Richelieu's policy was twofold: first, to render the authority of the French king absolute in France; secondly, to make the power of France supreme in Europe.

To attain the first end, Richelieu sought to crush the political power of the Huguenots, and to trample out the last vestige of independence among the old feudal aristocracy; to secure the second, he labored to break down the power of both branches of the House of Hapsburg,—that is, of Austria and Spain.

For nearly the life-time of a generation Richelieu, by intrigue, diplomacy, and war, pursued with unrelenting purpose these objects of his ambition. His own words best indicate how he proposed to use his double authority as cardinal and prime minister to effect his purpose: "I shall trample all opposition under foot," said he, "and then cover all errors with my scarlet robe."

In the following paragraph we shall speak very briefly of the cardinal's dealings with the Huguenots, which feature alone of his policy especially concerns us at present.

POLITICAL POWER OF THE HUGUENOTS CRUSHED.—In the prosecution of his plans, Cardinal Richelieu's first step was to break down the political power of the Huguenot chiefs, who, dissatisfied with their position in the government, and irritated by religious grievances, were revolving in mind the founding in France of a Protestant commonwealth like that which the Prince of Orange and his adherents had setup in the Netherlands.
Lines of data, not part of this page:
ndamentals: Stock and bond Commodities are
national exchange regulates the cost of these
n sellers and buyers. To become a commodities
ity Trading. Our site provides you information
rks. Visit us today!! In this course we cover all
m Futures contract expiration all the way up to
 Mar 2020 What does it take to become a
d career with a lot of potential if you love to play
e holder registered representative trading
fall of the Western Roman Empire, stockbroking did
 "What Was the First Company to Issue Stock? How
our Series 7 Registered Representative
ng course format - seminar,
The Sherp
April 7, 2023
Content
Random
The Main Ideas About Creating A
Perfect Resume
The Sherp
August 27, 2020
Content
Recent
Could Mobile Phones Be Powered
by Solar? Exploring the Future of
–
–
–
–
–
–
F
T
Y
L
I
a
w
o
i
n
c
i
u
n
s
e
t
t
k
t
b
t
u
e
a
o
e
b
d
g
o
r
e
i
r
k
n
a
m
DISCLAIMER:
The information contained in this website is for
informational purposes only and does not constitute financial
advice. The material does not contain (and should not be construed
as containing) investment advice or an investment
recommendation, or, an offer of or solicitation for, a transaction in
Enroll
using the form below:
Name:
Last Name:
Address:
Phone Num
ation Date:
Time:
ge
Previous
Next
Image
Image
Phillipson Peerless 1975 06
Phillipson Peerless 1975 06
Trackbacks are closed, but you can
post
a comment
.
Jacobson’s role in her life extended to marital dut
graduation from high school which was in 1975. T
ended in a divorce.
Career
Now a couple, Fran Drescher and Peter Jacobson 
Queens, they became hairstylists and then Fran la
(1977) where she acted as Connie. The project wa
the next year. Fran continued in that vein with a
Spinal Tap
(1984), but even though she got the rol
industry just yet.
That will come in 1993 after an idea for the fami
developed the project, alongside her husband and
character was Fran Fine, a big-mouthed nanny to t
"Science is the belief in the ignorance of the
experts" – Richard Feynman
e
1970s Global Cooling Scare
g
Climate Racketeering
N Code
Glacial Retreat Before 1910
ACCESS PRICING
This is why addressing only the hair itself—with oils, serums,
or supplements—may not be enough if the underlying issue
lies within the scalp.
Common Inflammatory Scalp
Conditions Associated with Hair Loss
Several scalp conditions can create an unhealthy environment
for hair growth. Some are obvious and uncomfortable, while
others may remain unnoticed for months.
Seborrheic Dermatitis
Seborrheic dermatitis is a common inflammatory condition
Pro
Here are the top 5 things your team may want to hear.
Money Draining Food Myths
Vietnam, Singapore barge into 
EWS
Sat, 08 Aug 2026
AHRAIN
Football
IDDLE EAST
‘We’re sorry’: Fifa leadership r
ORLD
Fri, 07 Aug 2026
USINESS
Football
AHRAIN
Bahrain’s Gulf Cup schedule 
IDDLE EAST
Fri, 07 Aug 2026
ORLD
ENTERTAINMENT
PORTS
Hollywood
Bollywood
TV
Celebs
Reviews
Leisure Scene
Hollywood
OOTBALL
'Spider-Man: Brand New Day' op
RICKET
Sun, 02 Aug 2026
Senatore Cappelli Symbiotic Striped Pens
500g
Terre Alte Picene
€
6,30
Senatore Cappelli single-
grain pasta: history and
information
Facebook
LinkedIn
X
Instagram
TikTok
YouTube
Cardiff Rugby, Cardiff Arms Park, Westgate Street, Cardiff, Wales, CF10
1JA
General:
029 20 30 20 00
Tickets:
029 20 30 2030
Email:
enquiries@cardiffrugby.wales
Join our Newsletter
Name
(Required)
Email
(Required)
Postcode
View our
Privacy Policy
The capital of the new Republic was to be La Rochelle, on the southwestern coast of France. In 1627, an alliance having been formed between England and the French Protestant nobles, an English fleet and army were sent across the Channel to aid the Huguenot enterprise.

Richelieu now resolved to ruin forever the power of these Protestant nobles who were constantly challenging the royal authority and threatening the dismemberment of France. Accordingly he led in person an army to the siege of La Rochelle, which, after a gallant resistance of more than a year, was compelled to open its gates to the cardinal (1628). That the place might never again be made the centre of resistance to the royal power, Louis ordered that "the fortifications be razed to the ground, in such wise that the plough may plough through the soil as through tilled land."

The Huguenots maintained the struggle a few months longer in the south of France, but were finally everywhere reduced to submission. The result of the war was the complete destruction of the political power of the French Protestants. A treaty of peace, called the Edict of Grace, negotiated the year after the fall of La Rochelle, left them, however, freedom of worship, according to the provisions of the Edict of Nantes (see p. 578).

The Edict of Grace properly marks the close of the religious wars which had desolated France for two generations (from 1562 to 1629). It is estimated that this series of wars and massacres cost France a million lives, and that between three and four hundred hamlets and towns were destroyed by the contending parties.